If approved, the levy would generate an additional 2 mills, which would raise around $500,000 to reopen the Johnson Street shelter for the remainder of the year.
Below is the letter from Hess to City Council.
"This morning, I declared a houselessness and sheltering State of Emergency. In the face of rising homelessness and a failure of state and federal government to act or provide resources, the City of Missoula must act immediately to assist our nonprofit provider community with financial resources, facilities, and technical assistance to provide indoor emergency sheltering.
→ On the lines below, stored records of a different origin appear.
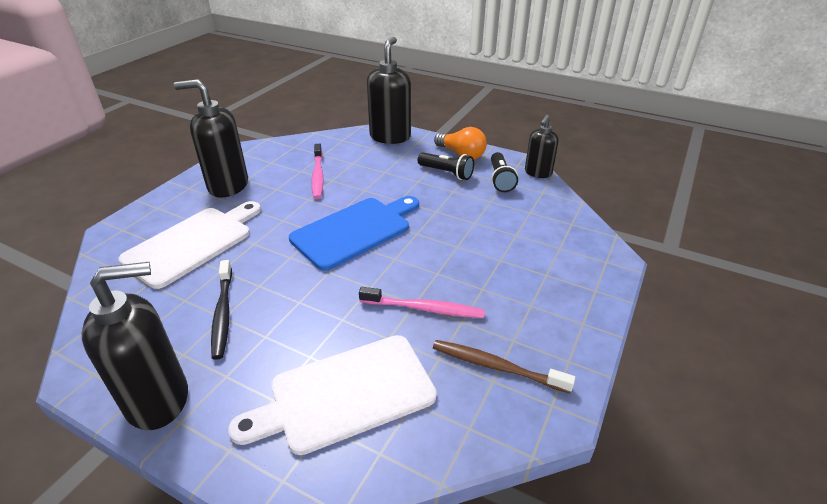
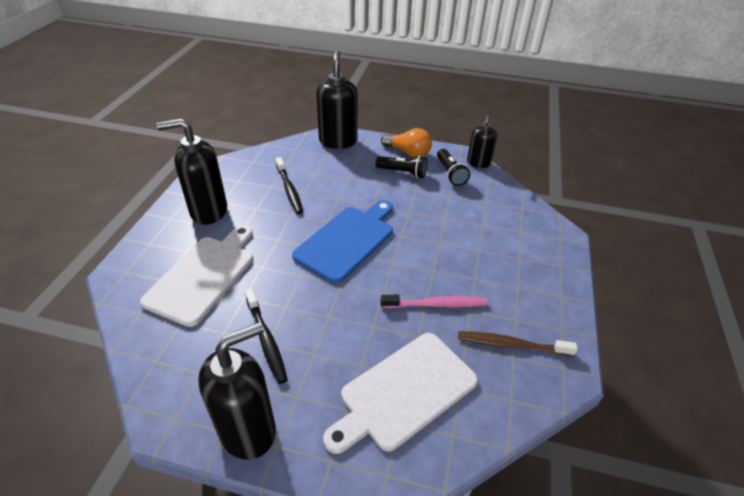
camera: 15 degrees left, 5 degrees up
(318, 175) = (289, 189): pink toothbrush -> black toothbrush

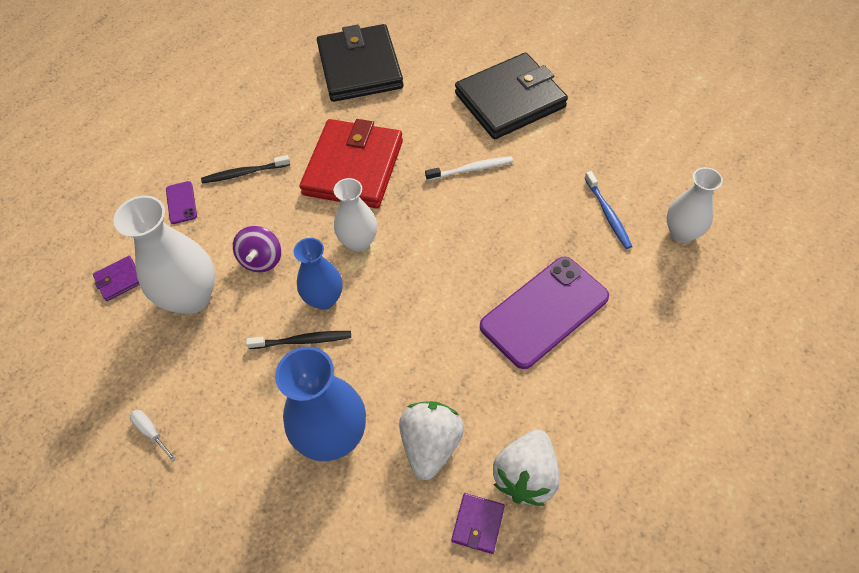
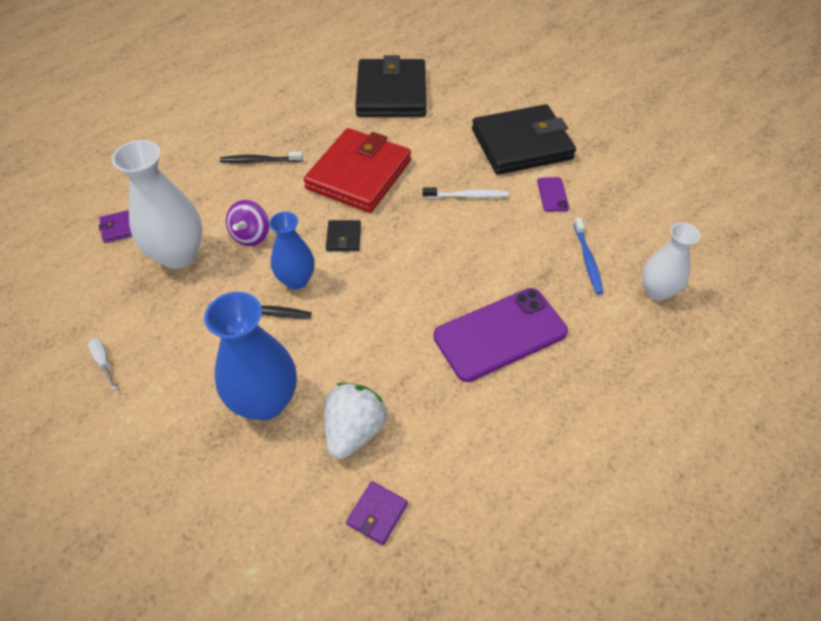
camera: 10 degrees right, 5 degrees down
(181, 202) = (197, 174): purple phone -> purple phone (552, 194)
(358, 242) = (343, 238): white vase -> black wallet
(526, 476) = (437, 480): white strawberry -> none

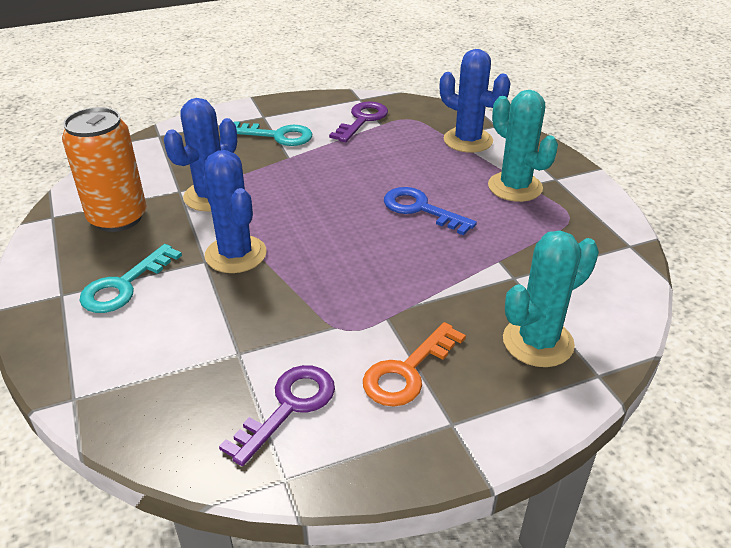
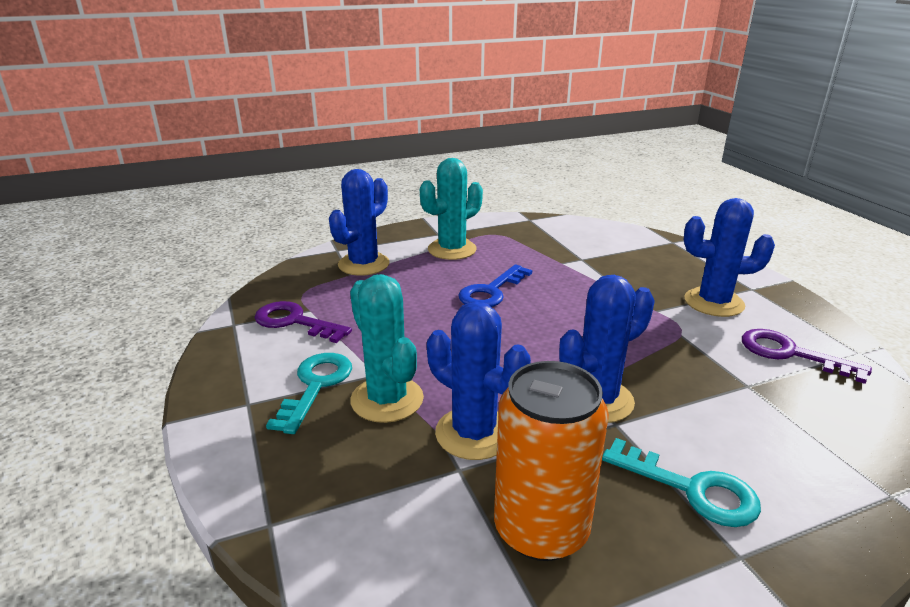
camera: 90 degrees left, 10 degrees down
(407, 371) = (714, 302): orange key -> blue cactus
(538, 342) = (652, 256): turquoise cactus -> turquoise cactus (387, 399)

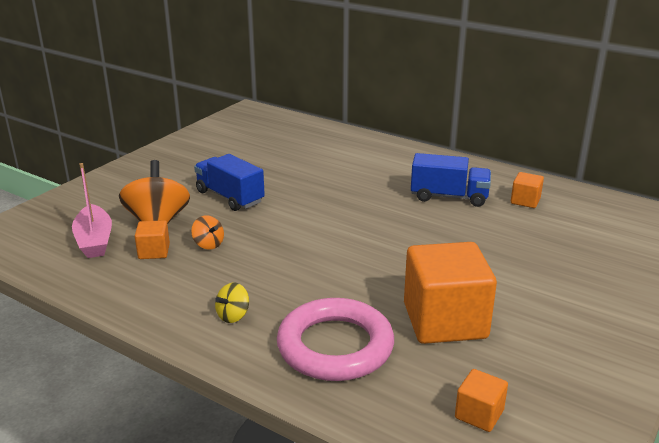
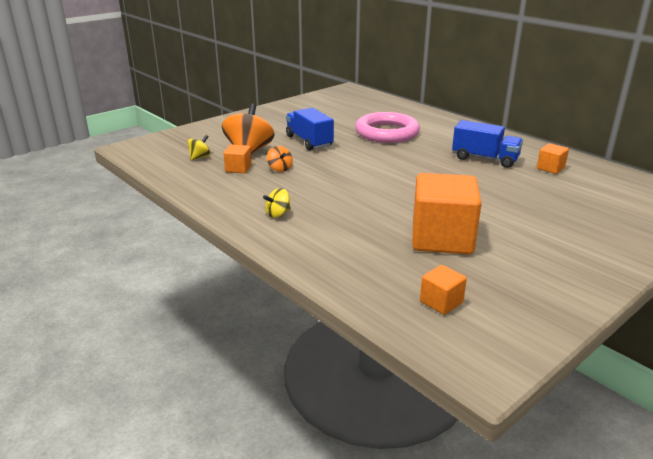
camera: 15 degrees right, 0 degrees up
(94, 240) = (200, 157): pink boat -> yellow spinning top
(335, 346) = (346, 243): pink ring -> pink ring (387, 133)

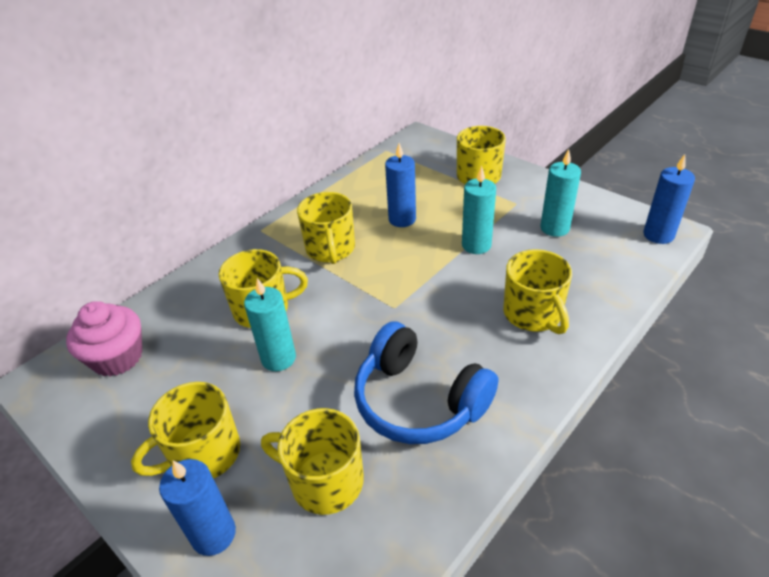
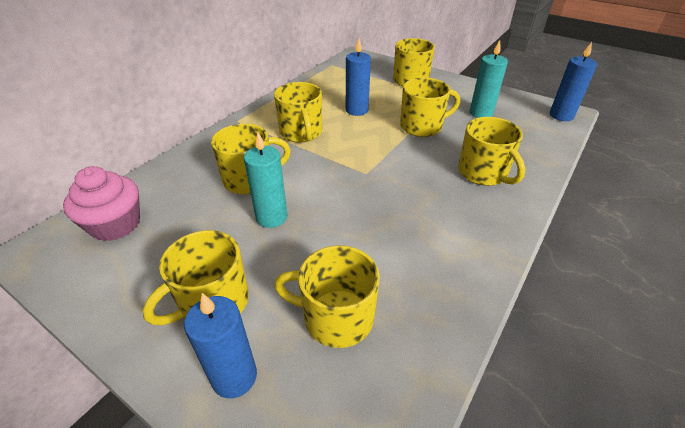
camera: 10 degrees left, 0 degrees up
(419, 400) = (406, 243): blue headphones -> none
(476, 245) = (422, 126): turquoise candle -> yellow mug

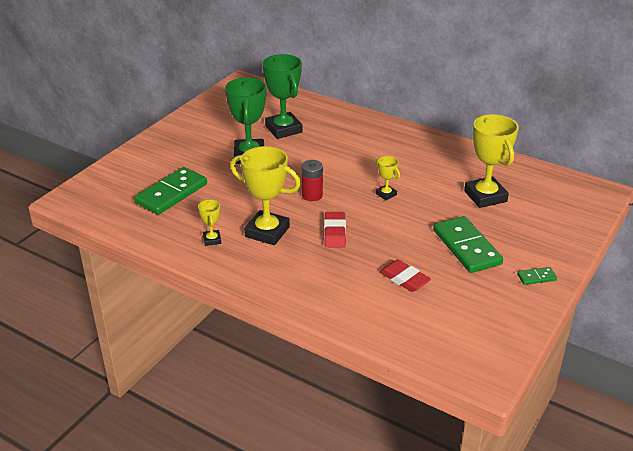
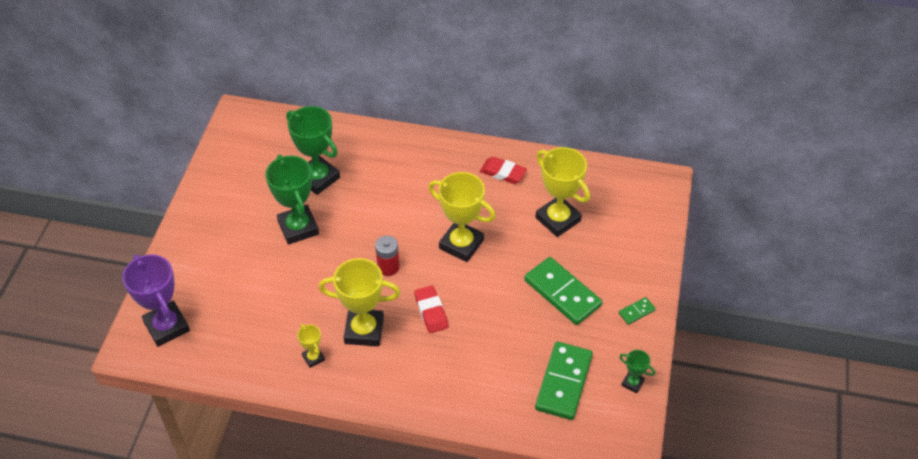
camera: 20 degrees left, 15 degrees up
(104, 192) = (167, 326): none -> purple trophy
(171, 193) = (240, 307): green domino -> green domino (563, 382)
(386, 194) = (461, 244): yellow trophy -> yellow trophy, size x2.09
(404, 279) = (519, 351): red eraser -> red eraser (503, 173)
(510, 330) = (632, 383): none -> green trophy

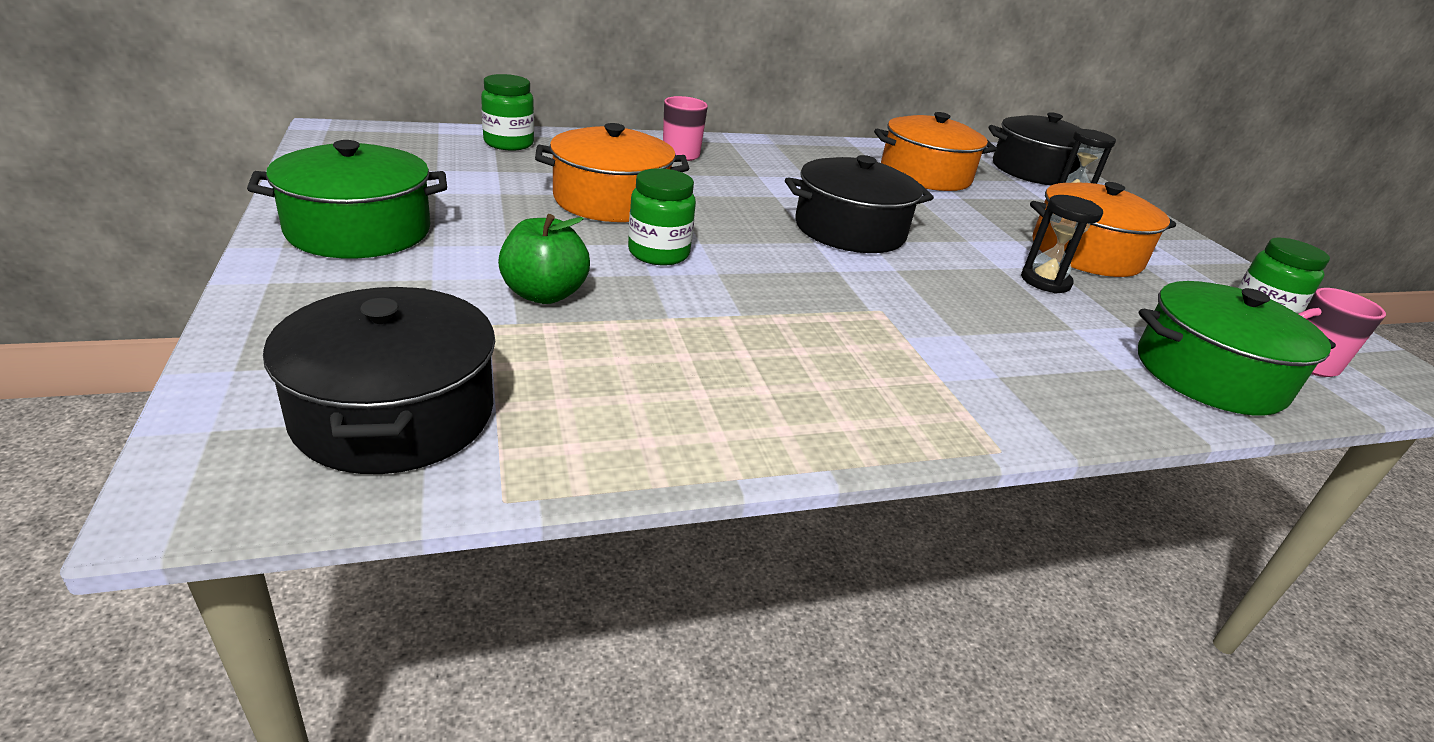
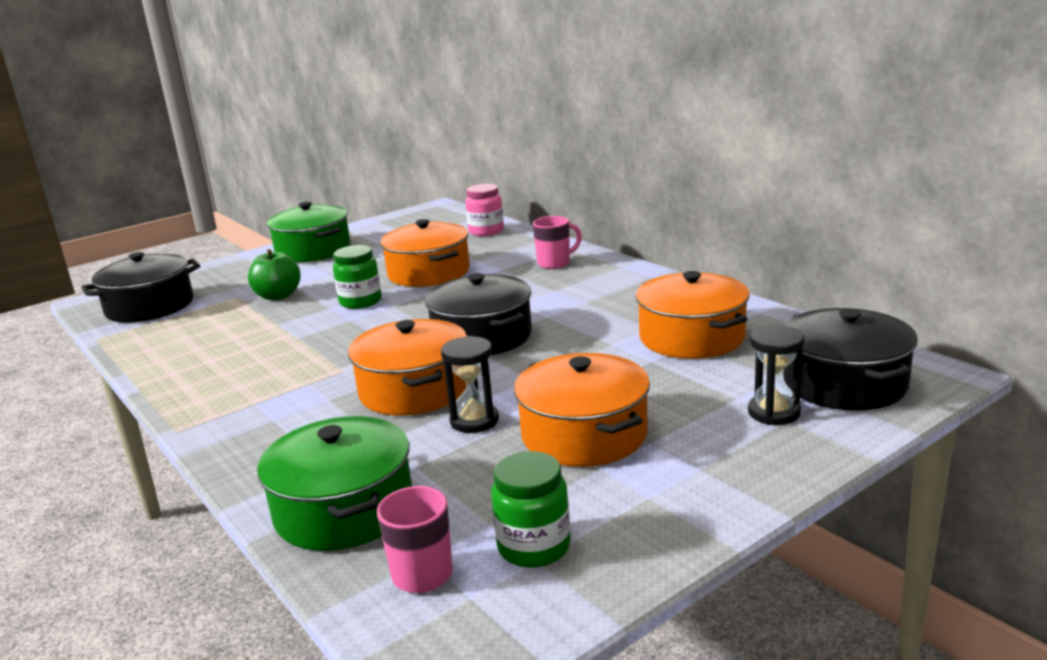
camera: 75 degrees right, 10 degrees down
(509, 143) = (486, 231): green jar -> pink jar
(961, 288) = (414, 390): none -> orange pot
"We’re facing an unprecedented humanitarian crisis in Missoula, around Montana, throughout the Northwest, and around the country. An increasing number of people in our cities and towns are living without shelter—in cars, tents, RVs, on the streets, and in our public spaces—because they have nowhere else to go. These are people in our community living in crisis.
"Over decades, states and the federal government have abdicated their traditional responsibilities to provide for the basic needs and dignity of residents living on the margins.
"Cities around the country are facing this increase in unsheltered people, and cities in the West are most affected. Pandemic pressures on housing prices have been most acute in the West. In 2017, the Montana State Legislature cut mental health case management funding, setting up thousands of people around the state for failure.
"Over the course of the pandemic, the federal government provided one-time funds through programs like the American Rescue Plan Act to assist local governments with issues like homelessness and housing scarcity. Missoula utilized these funds to operate innovative and important programs: our emergency winter shelter and the Mobile Support Team, to name a few. These one-time funds are nearly exhausted.
"On April 10, 2023, the Emergency Winter Shelter closed for the season, and we simply don’t have enough indoor shelter beds to meet our community demand. More than 100 people are on the waiting list for the Temporary Safe Outdoor Space. As a result, our houseless neighbors are camping in parks, on trails and in rights of way. Our Urban Camping Policy Team is working diligently on solutions that ease suffering, balance competing needs, and meet community expectations, but these solutions are Band-Aids on a gaping wound.
"The declaration of a State of Emergency allows the City to levy up to two mills to address houselessness and sheltering. Several weeks ago, I directed City staff to draft plans for opening a year-round emergency shelter.
"In order to do this, we needed to identify funding sources and ensure an operational plan with Missoula County and our nonprofit partners, primarily the Poverello Center. The annual operation of a year-round shelter is approximately $2.1 million annually, including security. The City and Missoula County, with help from the emergency levy, have identified funding for this shelter for one year, and we will have to work on ongoing strategies to maintain sheltering facilities if this houselessness trend continues.
"The recent Emergency Winter Shelter facility on Johnson Street is the only option we have in the short term, and that site needs some improvements to meet the needs of the residents and the surrounding neighborhoods. This includes things like additional bathrooms and more private outdoor space with fencing. Our staff are already working with professionals to prepare the building as soon as possible. We’re committed to being mindful of the impact this shelter can have on the surrounding neighborhoods to mitigate those impacts as best we can.
"The Poverello Center will also need to grow their team to support these operations as the City works to get other operational support in place like security. The Poverello Center board of directors voted this morning to authorize the organization to move forward in collaboration with the City, and we will move as quickly as possible with an anticipated timeline of 90 days.
"This emergency declaration sets the stage for important work in the short term, but we need to keep our eye on the long-term goal: we need to build more housing. This includes the need for permanent supportive housing. We also need to support the nonprofit sector in the creation of a permanent second shelter in our community.
"In the coming weeks and months, this community conversation about a second permanent shelter will continue. We will need to decide, as a community, where to site this facility, who will operate it, and how it will be funded. And we will, of course, continue our work to implement our housing policy, A Place to Call Home.
"Lastly, this issue requires action at all levels of government and through business and nonprofit partners. We’ll continue to engage with our local business community, with our service providers partners, and with our state and federal elected officials.
"Thanks for all you do to support this important work. I’m grateful for Council’s resolve to compassionately invest in our community."